Realistic requirements and fair implementation of the Industrial Emissions Directive
The revision of the Ceramic Best Available Techniques Reference Document (BREF) under the Industrial Emissions Directive (IED, Directive 2010/75/EU), and the revision of the IED should promote environmental objectives while ensuring realistic requirements that take into account the economic and technical feasibility for the various ceramic sectors. The implementation of the IED should also preserve a level playing field, not adding a disproportionate burden only on European companies. The European Union should make use of its trade policy instruments to promote equivalent environmental standards with its trading partners, for instance in Trade and Sustainable Development (TSD) chapters in Free Trade Agreements or through the implementation of its trade defence instruments by better taking into account non-incurred environmental costs in third countries.

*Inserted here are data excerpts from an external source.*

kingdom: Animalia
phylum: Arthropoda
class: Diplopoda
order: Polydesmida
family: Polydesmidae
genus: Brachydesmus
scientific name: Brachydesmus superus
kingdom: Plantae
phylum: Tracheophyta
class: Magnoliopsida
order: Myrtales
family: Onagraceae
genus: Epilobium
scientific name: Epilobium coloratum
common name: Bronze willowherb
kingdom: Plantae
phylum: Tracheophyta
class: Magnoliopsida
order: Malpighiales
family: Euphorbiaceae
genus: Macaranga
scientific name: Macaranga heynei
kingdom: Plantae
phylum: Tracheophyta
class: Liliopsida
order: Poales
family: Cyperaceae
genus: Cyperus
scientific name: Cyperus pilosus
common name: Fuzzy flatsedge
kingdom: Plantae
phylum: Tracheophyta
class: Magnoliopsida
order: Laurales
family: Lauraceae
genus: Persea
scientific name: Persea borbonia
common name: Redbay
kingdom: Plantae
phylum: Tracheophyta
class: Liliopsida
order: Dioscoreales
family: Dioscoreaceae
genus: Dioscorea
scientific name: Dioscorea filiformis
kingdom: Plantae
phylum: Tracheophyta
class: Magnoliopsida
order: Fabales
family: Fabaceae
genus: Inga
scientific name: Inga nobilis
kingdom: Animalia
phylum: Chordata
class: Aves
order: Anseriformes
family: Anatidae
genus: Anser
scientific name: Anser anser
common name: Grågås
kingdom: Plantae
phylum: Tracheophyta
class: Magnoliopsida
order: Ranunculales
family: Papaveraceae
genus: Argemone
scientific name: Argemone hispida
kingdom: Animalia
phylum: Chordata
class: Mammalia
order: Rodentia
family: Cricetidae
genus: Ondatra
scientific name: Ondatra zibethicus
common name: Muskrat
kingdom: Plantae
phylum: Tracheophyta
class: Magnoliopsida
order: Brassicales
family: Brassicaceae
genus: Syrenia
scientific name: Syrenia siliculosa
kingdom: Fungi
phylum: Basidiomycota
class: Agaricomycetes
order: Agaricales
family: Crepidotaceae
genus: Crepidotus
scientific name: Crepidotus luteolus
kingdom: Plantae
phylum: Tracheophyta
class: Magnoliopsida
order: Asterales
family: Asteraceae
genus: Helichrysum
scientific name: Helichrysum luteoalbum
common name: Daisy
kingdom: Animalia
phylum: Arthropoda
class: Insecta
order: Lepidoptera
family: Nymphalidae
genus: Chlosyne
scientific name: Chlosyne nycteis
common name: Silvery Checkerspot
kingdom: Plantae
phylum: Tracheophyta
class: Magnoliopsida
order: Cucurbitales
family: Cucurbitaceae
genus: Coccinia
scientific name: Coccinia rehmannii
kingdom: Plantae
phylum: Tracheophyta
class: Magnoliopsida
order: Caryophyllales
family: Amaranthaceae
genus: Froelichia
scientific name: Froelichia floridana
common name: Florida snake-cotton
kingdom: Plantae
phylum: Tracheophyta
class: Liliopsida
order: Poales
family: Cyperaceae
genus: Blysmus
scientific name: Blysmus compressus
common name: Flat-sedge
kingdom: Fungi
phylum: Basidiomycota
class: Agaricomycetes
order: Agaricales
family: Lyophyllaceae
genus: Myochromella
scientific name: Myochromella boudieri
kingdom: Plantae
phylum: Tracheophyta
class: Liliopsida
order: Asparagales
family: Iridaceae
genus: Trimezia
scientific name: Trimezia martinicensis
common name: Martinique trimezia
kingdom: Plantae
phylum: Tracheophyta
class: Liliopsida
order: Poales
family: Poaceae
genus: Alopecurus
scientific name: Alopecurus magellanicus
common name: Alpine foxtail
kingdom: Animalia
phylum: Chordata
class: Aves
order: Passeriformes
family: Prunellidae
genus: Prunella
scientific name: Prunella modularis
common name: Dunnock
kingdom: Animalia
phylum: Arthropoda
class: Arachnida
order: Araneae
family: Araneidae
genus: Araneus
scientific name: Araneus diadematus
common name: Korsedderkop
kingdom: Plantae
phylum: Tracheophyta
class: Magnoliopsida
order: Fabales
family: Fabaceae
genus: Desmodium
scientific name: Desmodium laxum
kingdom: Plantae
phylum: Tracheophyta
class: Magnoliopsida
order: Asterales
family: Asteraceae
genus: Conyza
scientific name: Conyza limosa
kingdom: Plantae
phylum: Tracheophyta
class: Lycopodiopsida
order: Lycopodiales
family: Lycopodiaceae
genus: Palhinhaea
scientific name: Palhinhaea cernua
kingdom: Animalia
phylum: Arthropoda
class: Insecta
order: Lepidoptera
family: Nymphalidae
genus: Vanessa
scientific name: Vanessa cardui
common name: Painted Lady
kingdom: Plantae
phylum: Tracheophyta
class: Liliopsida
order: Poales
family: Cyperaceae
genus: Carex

Chemical strategy for sustainability
While ensuring the highest protection for the consumer, chemical legislation should ensure a level playing field with imports from outside the European Union, and not create unnecessary burden for European companies. This applies particularly to the treatment of intermediate substances, which are no longer present in the final product to which consumers are exposed.
A consistent legal framework
The various legislations designed to achieve the zero pollution objectives should be consistent and avoid unnecessary overlap. Such overlap in legislation would create confusion and lead to an excessive and unnecessary regulatory burden.
Access to funding
The use of ceramics in clean air technologies provides a strong example of the importance of our industry as an enabler for environmental objectives. We strongly believe that research and innovation support via access to European project funding should be ensured to continue on this path.